** START OF Given passage **

The Duck River Cemetery, also known as the Old Lyme Cemetery, is the communal burying ground of the town of Old Lyme, Connecticut. The earliest surviving grave marker dates from 1676 and was carved by William Stanclift, Renold Marvin's gravestone. The Stanclift shop remained popular into the 1740s carving both headstones and table slab monuments. Wealthy customers also opted for stones carved and imported by the skilled carvers of Boston and Newport including The John Stevens Shop, Hans Christian Geyer, and John Homer, the latter two of Boston. Brownstone carvers of the Connecticut River Valley include those by the Thomas Johnson Shop, William Holland, Ebenezer Drake, John Johnson, John Isham, and David Miller. Two Eastern Connecticut schist markers by John Hartshorne and Josiah Manning are also present. By the dawn of the 19th century, Chester Kimball of New London, Connecticut, Charles Dolph, and later the Ritter Shop of New Haven, Connecticut were carving in the neoclassical urn and willow style, also shifting into marble. A tidal stream known as the Duck River and a salt marsh bisect the burying ground.

** END OF Given passage **
** START OF Data provided **

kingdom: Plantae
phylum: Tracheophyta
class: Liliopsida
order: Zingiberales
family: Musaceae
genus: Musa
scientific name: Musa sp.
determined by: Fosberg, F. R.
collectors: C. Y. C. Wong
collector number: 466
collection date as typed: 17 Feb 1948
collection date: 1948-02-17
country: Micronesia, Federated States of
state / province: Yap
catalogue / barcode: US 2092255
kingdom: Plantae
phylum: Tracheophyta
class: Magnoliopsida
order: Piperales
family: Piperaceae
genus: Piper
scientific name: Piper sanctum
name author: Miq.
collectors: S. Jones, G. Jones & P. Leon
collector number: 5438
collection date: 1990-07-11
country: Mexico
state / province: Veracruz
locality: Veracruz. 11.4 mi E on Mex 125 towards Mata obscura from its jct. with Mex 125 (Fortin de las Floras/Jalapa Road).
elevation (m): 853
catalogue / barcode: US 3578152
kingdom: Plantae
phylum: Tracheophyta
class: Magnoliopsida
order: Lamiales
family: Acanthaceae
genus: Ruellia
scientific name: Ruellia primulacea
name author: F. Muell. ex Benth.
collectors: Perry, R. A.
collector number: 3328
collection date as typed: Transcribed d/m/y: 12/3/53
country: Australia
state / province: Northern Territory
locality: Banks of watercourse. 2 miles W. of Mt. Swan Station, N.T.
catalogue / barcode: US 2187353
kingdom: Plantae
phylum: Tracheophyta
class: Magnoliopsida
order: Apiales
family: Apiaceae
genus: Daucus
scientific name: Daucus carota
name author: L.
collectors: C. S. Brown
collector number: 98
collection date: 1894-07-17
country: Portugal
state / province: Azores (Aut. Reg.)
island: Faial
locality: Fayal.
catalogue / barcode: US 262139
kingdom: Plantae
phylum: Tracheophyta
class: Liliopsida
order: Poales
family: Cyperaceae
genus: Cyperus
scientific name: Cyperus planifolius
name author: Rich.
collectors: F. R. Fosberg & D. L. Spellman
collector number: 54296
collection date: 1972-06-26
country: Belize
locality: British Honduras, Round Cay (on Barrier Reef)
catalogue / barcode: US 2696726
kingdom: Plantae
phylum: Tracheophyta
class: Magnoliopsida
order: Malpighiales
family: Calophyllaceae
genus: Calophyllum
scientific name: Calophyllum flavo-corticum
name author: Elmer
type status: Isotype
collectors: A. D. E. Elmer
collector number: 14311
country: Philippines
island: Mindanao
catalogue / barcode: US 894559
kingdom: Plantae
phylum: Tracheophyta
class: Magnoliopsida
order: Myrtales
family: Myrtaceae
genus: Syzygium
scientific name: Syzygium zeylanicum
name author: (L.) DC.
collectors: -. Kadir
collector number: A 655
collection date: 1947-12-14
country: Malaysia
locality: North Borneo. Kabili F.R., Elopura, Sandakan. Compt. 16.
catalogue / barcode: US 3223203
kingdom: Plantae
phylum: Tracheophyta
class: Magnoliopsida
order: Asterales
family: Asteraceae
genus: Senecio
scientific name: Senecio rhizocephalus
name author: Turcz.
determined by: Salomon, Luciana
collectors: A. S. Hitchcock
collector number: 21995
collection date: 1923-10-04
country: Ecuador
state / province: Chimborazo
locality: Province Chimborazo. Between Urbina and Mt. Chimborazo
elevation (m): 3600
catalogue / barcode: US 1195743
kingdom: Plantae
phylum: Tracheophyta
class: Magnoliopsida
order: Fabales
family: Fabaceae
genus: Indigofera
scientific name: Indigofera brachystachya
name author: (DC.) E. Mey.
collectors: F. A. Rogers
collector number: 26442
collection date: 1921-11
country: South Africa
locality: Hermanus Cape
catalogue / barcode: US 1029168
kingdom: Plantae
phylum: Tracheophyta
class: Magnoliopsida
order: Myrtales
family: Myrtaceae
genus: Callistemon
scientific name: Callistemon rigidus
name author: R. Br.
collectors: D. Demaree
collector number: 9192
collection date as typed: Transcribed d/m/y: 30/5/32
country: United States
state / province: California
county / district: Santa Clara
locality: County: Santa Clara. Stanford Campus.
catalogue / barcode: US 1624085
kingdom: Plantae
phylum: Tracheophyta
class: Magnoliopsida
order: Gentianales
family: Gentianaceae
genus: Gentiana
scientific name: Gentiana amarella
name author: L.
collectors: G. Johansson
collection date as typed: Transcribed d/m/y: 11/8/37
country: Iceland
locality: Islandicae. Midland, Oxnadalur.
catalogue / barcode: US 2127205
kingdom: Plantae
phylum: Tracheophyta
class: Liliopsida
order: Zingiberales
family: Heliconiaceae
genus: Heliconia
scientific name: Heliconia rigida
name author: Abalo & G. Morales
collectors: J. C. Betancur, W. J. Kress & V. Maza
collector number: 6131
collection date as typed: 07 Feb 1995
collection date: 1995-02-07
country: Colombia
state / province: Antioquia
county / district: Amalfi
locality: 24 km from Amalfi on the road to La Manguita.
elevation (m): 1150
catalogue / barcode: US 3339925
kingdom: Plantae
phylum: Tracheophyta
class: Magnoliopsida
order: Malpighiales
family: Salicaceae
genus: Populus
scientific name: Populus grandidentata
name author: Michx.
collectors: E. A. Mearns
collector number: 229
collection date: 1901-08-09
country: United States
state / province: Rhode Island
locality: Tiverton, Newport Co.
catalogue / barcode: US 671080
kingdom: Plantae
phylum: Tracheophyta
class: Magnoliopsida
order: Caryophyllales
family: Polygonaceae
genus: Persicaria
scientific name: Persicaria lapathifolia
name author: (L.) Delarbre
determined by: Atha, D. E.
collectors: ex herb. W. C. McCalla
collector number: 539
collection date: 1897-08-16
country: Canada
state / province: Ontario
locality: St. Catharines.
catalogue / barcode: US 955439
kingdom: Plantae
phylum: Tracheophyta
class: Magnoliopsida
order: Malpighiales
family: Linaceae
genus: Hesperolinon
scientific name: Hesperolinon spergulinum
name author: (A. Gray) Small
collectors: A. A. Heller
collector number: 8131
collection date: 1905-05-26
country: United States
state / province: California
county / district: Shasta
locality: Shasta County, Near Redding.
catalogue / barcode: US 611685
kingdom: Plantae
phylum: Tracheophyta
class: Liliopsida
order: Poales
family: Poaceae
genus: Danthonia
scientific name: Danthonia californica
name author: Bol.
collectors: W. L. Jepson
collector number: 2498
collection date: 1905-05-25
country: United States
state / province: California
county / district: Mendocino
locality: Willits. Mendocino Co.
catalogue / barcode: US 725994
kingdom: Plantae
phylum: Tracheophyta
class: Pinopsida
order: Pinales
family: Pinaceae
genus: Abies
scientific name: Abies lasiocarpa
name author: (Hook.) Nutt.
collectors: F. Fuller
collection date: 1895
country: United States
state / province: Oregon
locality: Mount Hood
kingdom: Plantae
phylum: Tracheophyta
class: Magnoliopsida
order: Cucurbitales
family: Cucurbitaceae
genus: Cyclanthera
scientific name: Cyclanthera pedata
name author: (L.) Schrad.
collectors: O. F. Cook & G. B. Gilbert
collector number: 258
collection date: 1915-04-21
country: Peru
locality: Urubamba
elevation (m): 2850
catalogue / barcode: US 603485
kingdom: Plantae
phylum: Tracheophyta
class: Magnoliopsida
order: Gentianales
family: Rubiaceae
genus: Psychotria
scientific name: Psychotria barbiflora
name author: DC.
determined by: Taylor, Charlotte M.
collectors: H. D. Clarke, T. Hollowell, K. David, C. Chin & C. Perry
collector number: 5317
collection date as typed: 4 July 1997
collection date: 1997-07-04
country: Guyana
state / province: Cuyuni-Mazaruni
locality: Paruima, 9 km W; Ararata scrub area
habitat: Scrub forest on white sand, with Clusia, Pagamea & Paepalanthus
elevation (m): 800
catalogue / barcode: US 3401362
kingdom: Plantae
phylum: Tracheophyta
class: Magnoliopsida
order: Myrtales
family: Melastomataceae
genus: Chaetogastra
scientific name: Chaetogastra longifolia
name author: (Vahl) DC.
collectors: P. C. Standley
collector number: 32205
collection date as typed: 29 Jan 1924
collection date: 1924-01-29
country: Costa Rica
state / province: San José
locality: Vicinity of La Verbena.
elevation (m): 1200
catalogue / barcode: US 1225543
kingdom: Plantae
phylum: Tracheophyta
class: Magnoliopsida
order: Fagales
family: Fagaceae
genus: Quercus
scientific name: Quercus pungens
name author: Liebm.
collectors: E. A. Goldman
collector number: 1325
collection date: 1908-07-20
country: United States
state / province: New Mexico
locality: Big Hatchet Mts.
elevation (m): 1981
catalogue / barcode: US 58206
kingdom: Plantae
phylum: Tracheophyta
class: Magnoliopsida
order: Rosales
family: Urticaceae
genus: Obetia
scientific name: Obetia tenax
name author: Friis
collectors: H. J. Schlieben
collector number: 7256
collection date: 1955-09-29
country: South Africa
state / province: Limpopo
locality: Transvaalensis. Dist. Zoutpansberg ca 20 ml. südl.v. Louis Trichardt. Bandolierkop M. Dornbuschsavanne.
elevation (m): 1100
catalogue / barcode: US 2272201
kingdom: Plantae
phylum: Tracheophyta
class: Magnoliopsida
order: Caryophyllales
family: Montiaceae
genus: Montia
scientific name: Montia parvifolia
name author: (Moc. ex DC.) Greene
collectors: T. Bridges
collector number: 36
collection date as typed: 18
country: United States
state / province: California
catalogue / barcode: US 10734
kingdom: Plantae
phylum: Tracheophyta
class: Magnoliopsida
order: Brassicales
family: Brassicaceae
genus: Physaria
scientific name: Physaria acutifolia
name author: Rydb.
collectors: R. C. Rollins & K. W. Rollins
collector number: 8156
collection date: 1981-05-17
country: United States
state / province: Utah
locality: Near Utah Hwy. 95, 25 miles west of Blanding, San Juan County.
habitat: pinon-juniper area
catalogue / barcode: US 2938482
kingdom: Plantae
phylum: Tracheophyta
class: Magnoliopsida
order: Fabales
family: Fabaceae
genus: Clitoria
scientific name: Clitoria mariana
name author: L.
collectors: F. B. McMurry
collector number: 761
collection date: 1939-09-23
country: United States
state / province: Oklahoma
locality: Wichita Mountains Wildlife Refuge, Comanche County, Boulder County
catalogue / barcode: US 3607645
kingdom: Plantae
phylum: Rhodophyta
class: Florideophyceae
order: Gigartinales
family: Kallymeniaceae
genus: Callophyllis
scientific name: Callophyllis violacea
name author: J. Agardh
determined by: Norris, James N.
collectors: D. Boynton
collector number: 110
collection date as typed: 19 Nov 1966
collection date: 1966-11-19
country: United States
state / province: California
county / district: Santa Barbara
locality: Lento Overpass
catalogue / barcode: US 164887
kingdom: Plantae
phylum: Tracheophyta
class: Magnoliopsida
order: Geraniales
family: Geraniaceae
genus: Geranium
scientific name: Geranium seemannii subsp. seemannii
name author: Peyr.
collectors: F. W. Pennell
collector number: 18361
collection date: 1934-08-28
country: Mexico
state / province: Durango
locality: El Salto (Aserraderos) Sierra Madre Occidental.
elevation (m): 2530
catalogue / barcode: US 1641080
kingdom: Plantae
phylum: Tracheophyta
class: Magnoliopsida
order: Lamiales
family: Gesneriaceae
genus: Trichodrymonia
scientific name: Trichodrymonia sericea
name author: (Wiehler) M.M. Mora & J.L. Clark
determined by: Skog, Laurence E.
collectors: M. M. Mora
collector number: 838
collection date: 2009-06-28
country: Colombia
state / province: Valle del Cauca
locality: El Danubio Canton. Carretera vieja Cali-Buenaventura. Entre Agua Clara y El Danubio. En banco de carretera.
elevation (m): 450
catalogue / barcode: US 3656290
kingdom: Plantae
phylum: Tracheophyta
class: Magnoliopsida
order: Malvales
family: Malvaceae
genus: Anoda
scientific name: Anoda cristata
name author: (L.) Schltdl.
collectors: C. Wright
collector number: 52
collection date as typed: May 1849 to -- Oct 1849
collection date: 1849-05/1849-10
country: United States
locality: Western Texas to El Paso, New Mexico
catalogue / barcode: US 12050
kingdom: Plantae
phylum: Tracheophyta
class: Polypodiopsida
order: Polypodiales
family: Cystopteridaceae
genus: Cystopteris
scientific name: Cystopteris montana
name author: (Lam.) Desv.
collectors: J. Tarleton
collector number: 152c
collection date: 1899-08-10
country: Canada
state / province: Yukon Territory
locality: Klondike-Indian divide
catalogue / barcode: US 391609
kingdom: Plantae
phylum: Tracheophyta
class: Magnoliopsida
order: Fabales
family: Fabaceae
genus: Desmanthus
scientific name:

** END OF Data provided **

List every brownstone carver of the Connecticut River Valley named in the cemetery passage. The data play no part in what follows.

§ Exercise answer:
- the Thomas Johnson Shop
- William Holland
- Ebenezer Drake
- John Johnson
- John Isham
- David Miller